Power

U.S. Congressman Says Feminists of Color Promote ‘Racist’ Agenda

U.S. Rep. Tim Huelskamp (R-KS) on Friday tweeted comments accusing a Black anti-rape activist, as well as other feminists and journalists, of promoting a “racist” agenda by accepting awards from Planned Parenthood.

U.S. Rep. Tim Huelskamp (R-KS) on Friday tweeted comments accusing a Black anti-rape activist, as well as other feminists and journalists, of promoting a “racist” agenda by accepting awards from Planned Parenthood. Gage Skidmore / Flickr

U.S. Rep. Tim Huelskamp (R-KS) on Friday tweeted comments accusing a Black anti-rape activist, along with other feminists and journalists who write about women’s health, of promoting a “racist” agenda by accepting awards from Planned Parenthood.

Huelskamp fired off five tweets attacking 19 journalists and activists—several of whom are women of color—who either accepted a 2015 Maggie Award for Media Excellence from Planned Parenthood, or who merely attended the ceremony this week.

The award is given in 15 categories to “journalists, activists, and social media innovators for their exceptional coverage of reproductive rights, social justice, and women’s health care issues.”

“I fight for Life while @ArielAzoff @wagatwe @lolololori & @jennyalyse push racist Planned Parenthood’s death agenda #prolife,” read one of Huelskamp’s tweets, which was still online at the time of publication. The other four tweets followed the same format.

One of the women mentioned in that tweet, Wagatwe Wanjuki, received the “Social Media Campaign” Maggie Award for her activism against campus rape.

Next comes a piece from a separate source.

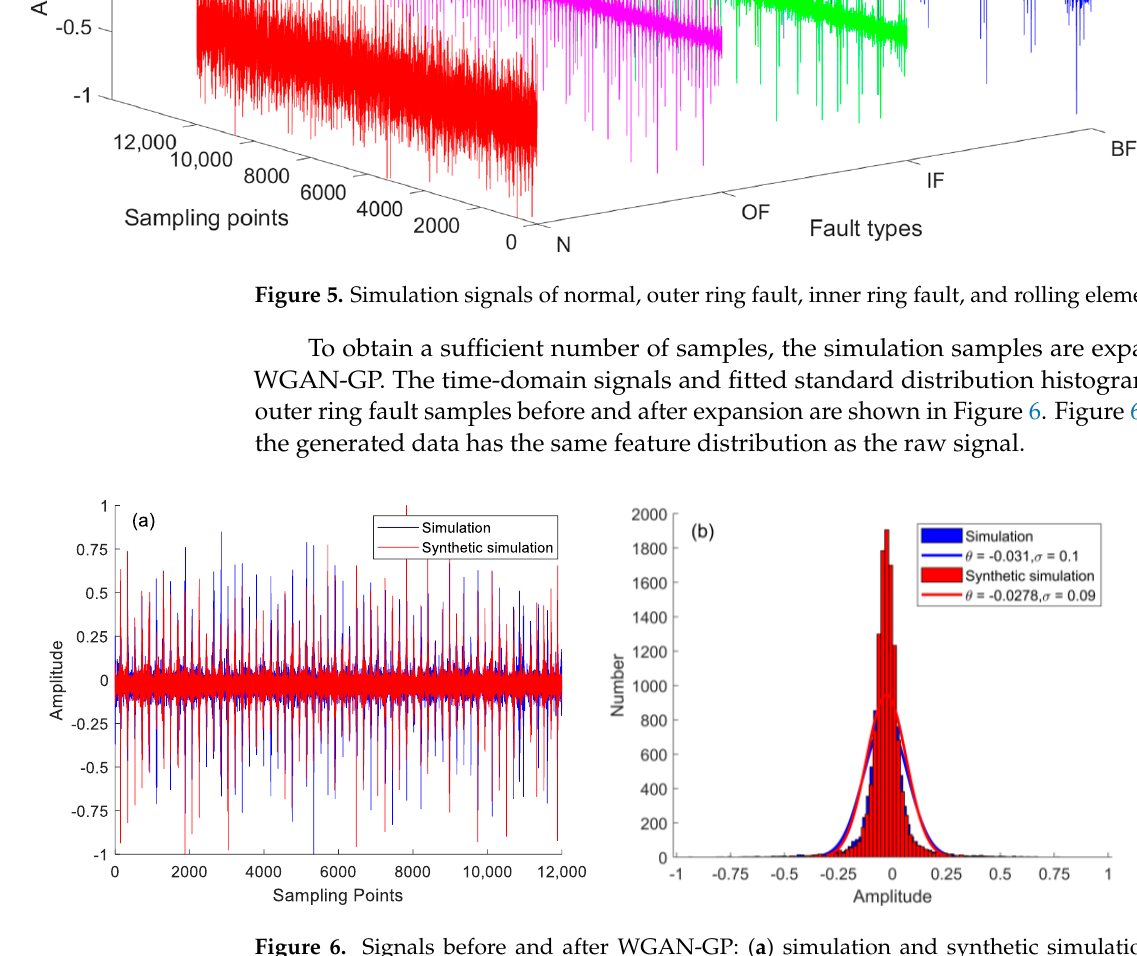
Figure 6. Signals before and after WGAN-GP: ( a ) simulation and synthetic simulation signals; ( b ) normal distribution and corresponding fit of simulation and synthetic simulation signals.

Wanjuki, a Black woman, campus rape survivor, and former Rewire employee, coined the #SurvivorPrivilege hashtag after George Will wrote a controversial column suggesting that victims of sexual assault on college campuses enjoy a “coveted status that confers privileges.”

Wanjuki fired back at Huelskamp on Twitter.

“Using me as a tool to make a political statement for your personal gain is racist,” Wanjuki tweeted.

She also called out the congressman for “publicly trying to shame and embarrass me for accepting an award I received to help survivors,” and for his indifference to Black rape survivors in other contexts. Wanjuki added that after her rape at Tufts University and subsequent expulsion, Planned Parenthood was the only place she could get health care.

“I didn’t think it was him [Huelskamp], at first I thought it was a satirical account or something,” Wanjuki told Rewire. “But then I saw the little blue check [indicating a verified Twitter account], and I was like, ‘Oh my gosh, this is actually real life. I can’t believe this.’” 

Wanjuki noted that two of the women mentioned in the tweet with her, Lori White and Ariel Azoff, are colleagues of hers at Upworthy and were her guests at the ceremony, not award recipients.

Some Maggie Award recipients whom Huelskamp called out as promoting the “racist” agenda of Planned Parenthood were given awards for their work on such diverse topics as racial justice, a profile on a transgender woman in Uganda, accurate sexual health information for teens, and a feminist video series. Others covered the topic of abortion from a variety of viewpoints, from personal storytelling, to profiling an abortion provider, to exposing the false information provided by anti-choice “crisis pregnancy centers.”

“We live in the kind of country where a [Planned Parenthood] event for journalists who write about women’s health has to hide the location for ‘security,'” noted another award recipient, Mic.com’s Elizabeth Plank, in a tweet on Thursday.

Prior to naming the Maggie Award recipients, Huelskamp tweeted a link to a piece on RedState.com that named the recipients and called them “bought and paid for” by Planned Parenthood.

The RedState post asserted that the journalists it named “don’t cover” the recent series of deceptively edited videos about Planned Parenthood’s legal fetal tissue program, despite the fact that several journalists who accepted awards have written explicitly about the issue.

RedState founder Erick Erickson is known for making sexist remarks, most recently comparing pregnant women to “female animals.”

As Rewire’s Imani Gandy has noted, attacking Black women’s reproductive health rights in the guise of anti-racism is a common and offensive anti-choice trope. A related tactic is to use false narratives about Planned Parenthood’s founder Margaret Sanger, as Huelskamp did after tweeting about the Maggie Award recipients.

Wanjuki said it was “upsetting” to be personally attacked by a sitting U.S. congressman, and found his comments offensive as a Black woman and a sexual assault survivor.

“To use a survivor as some sort of example is in really poor taste, and shows that they didn’t even bother to look at the issue to see what I’ve done and what I’ve gone through,” Wanjuki said. “And it’s just very clear that they’re using race when it’s convenient to them as part of their agenda.”